To those wary of corporate power, Halliburton — a multinational oil field services provider — has become a sort of caricature, rivaled only by Monsanto in epitomizing shameless boardroom gluttony. Until 2007, Halliburton owned Kellogg Brown & Root, a company that specializes in a ridiculously cartoonish array of malicious enterprises, from contracting mercenaries to constructing oil fields.
Halliburton jettisoned the company in response to the impressively evil array of controversies that surround the company; KBR has been accused of bribing Nigerian officials, inflating gasoline prices, concealing the gang rape of a female employee, overseeing human trafficking operations in Jordan and exposing American soldiers to burning dioxin and asbestos.
In 2000, Halliburton’s CEO and chairman, Dick Cheney, left the company to become vice president of the nation. On Aug. 12, 2000, the New York Times reported that Cheney netted a $20 million retirement package in the process. After Vice President Cheney played an instrumental role in the government’s decision to invade Iraq, Halliburton — and, specifically, KBR — was awarded millions of dollars in exclusive military contracts, according to a Feb. 11, 2009, CBS article.
With this powerful anecdote in mind, it’s difficult to fathom why anyone who wishes to protect our planet’s natural beauty from corporate trampling would wish to concentrate power in the hands of the federal government.
KBR’s boom time Iraq War profits demonstrate that the most unjust of CEOs and politicians operate as a singular oligarchy. They are, in essence, the same group of people. Taking power from CEOs and giving it to their politician golf buddies doesn’t stand in the way of environmental destruction — it expedites it.
Political centralization is, for example, entirely responsible for the rise of CAFOs, or confined animal feeding operations. These operations often involve tens of thousands of cattle, pigs and chickens, crammed into compact indoor facilities; the State Environmental Resource Center states the average CAFO puts 10 family farms out of business.
These animal factories are associated with water contamination, poisonous fumes and an unparalleled stench that devalues surrounding property.

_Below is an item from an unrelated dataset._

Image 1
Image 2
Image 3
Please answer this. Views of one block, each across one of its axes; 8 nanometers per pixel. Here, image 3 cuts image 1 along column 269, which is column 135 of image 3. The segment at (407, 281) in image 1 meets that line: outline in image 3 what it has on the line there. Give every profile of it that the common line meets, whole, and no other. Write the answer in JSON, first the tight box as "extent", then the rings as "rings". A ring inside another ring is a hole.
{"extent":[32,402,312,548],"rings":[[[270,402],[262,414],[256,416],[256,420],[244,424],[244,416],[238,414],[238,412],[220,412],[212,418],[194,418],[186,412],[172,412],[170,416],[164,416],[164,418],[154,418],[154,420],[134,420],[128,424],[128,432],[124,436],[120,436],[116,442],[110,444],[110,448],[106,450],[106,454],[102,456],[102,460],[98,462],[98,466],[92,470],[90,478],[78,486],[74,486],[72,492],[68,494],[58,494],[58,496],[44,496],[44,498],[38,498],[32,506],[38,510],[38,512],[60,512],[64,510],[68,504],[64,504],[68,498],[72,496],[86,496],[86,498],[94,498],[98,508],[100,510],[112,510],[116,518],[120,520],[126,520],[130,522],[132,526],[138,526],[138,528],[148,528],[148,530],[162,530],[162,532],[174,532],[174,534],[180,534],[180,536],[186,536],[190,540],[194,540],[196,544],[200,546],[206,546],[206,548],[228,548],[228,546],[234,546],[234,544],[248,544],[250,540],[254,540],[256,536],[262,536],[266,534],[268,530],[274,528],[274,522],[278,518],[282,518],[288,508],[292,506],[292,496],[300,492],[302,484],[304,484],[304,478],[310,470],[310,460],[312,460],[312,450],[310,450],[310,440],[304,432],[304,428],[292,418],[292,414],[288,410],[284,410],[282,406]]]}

They are so disgusting that, in one Iowan facility in 1997, thousands of hogs quickly suffocated on their own gases when a ventilation system failed, according to a report by Mark Lawrence for the Kerr Center for Sustainable Agriculture.

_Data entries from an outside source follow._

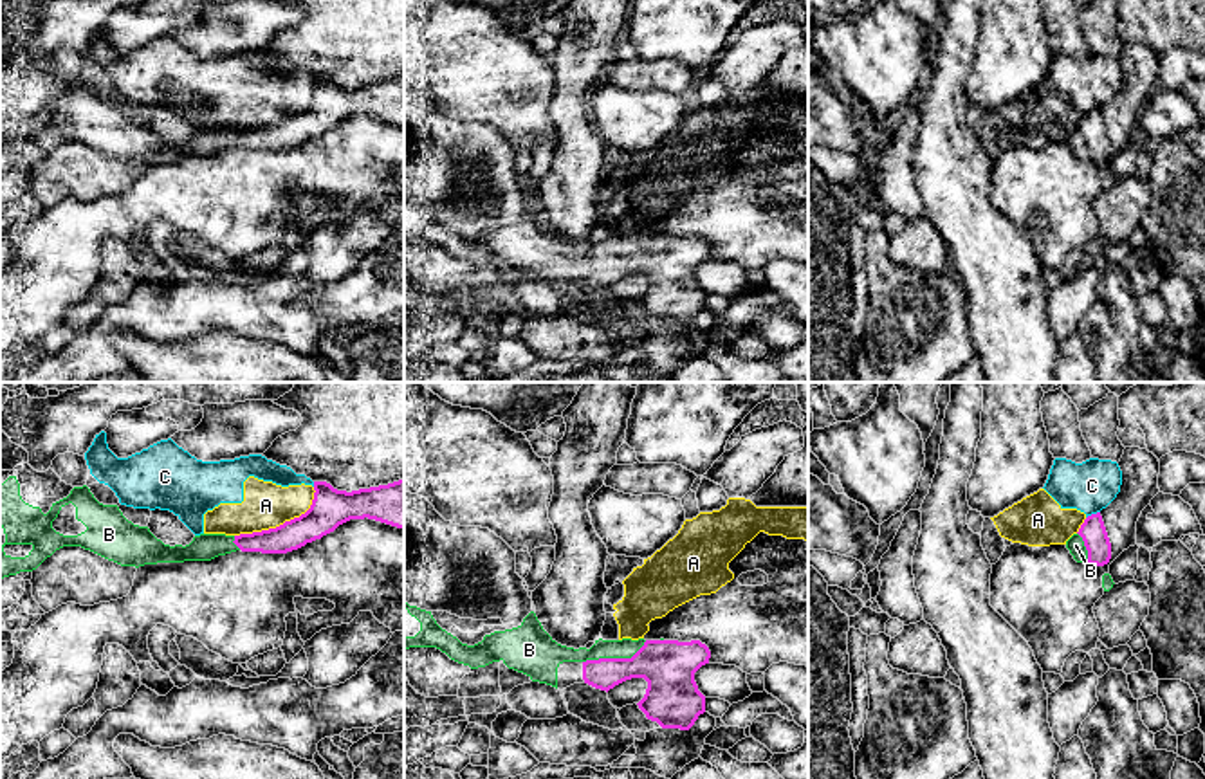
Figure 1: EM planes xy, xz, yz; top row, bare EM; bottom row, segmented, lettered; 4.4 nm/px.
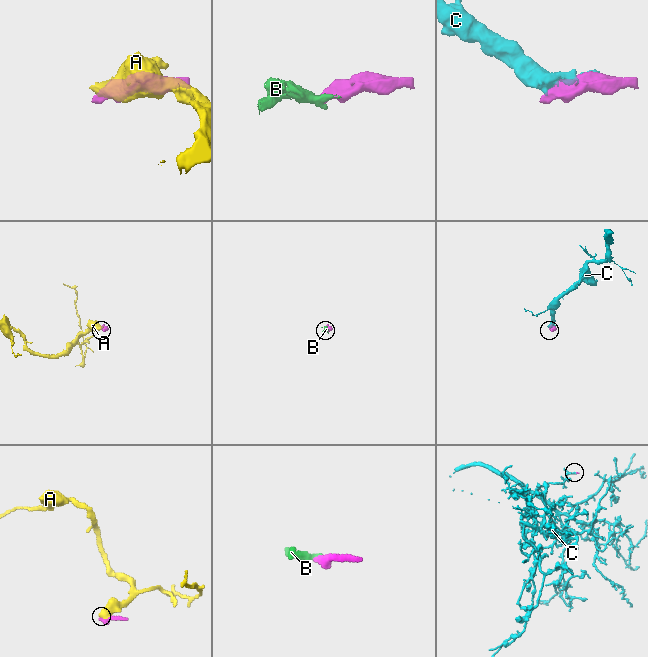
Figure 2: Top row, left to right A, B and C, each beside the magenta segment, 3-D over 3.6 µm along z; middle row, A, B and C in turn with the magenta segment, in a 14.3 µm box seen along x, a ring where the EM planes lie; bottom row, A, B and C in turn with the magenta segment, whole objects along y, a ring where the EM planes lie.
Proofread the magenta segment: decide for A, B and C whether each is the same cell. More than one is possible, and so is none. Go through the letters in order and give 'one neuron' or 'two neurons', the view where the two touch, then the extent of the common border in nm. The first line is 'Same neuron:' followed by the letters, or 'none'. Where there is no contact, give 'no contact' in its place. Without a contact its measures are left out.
Same neuron: B
A: two neurons; meets magenta in xy; contact 420 nm long
B: one neuron; meets magenta in xz; contact 300 nm long
C: two neurons; meets magenta in yz; contact 70 nm long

It is understandable that Americans who are subjected to CAFOs would overwhelmingly wish to protect the quality of their immediate water and air — not to mention their way of life — by driving these abominations out of town. A community might even peaceably prevent a CAFO from ever appearing by, for example, making immigration conditional on a contract that disallows selling otherwise private property to a CAFO operator.
CAFO lobbyists, however, have been very successful in persuading large government entities to shove CAFOs down the throats of dissenting communities. According to the State Environmental Resource Center, the state legislatures of Minnesota and Wisconsin have both passed laws that block local municipalities from making any decisions regarding CAFOs. If one individual chooses to sell property to a CAFO operator, the entire community is therefore subjected to the range of horrors that CAFOs offer.

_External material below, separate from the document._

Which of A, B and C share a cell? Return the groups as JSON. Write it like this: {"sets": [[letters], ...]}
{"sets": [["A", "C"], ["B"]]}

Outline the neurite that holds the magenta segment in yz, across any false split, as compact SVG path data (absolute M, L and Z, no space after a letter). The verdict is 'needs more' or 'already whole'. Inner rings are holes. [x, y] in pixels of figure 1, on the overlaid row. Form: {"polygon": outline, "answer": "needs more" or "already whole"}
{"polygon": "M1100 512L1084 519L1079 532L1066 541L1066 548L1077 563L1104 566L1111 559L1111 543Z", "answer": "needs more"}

There’s a remarkably simple reason why CAFO lobbyists have found state legislators vastly more amiable than city halls. Unlike the mayors and city councilmen of CAFO towns, the central legislators of these states do not inhale the putrid stink of CAFOs when they step outside, do not drink water contaminated by the concentrated waste of 10,000 hogs and do not have friends and family members whose family businesses and traditions have been steamrolled by outsiders.
Political centralization never favors those who bear the brunt of environmental damage. Local governments are the most accountable because they share the experiences of their constituents. Any concentration of power over greater and greater numbers of people in fewer and fewer hands ultimately reduces accountability.
I’ve repeatedly been asked how, given my concern for the environment, I can wish to decentralize government power. Granted, when communities are allowed to manage their internal affairs, some will invariably make the wrong choices. However, when we centralize power over many communities, we run the risk that even responsible localities will be stuck with a choice no less harmful. Our planet, and the generations who will inherit it, deserve better.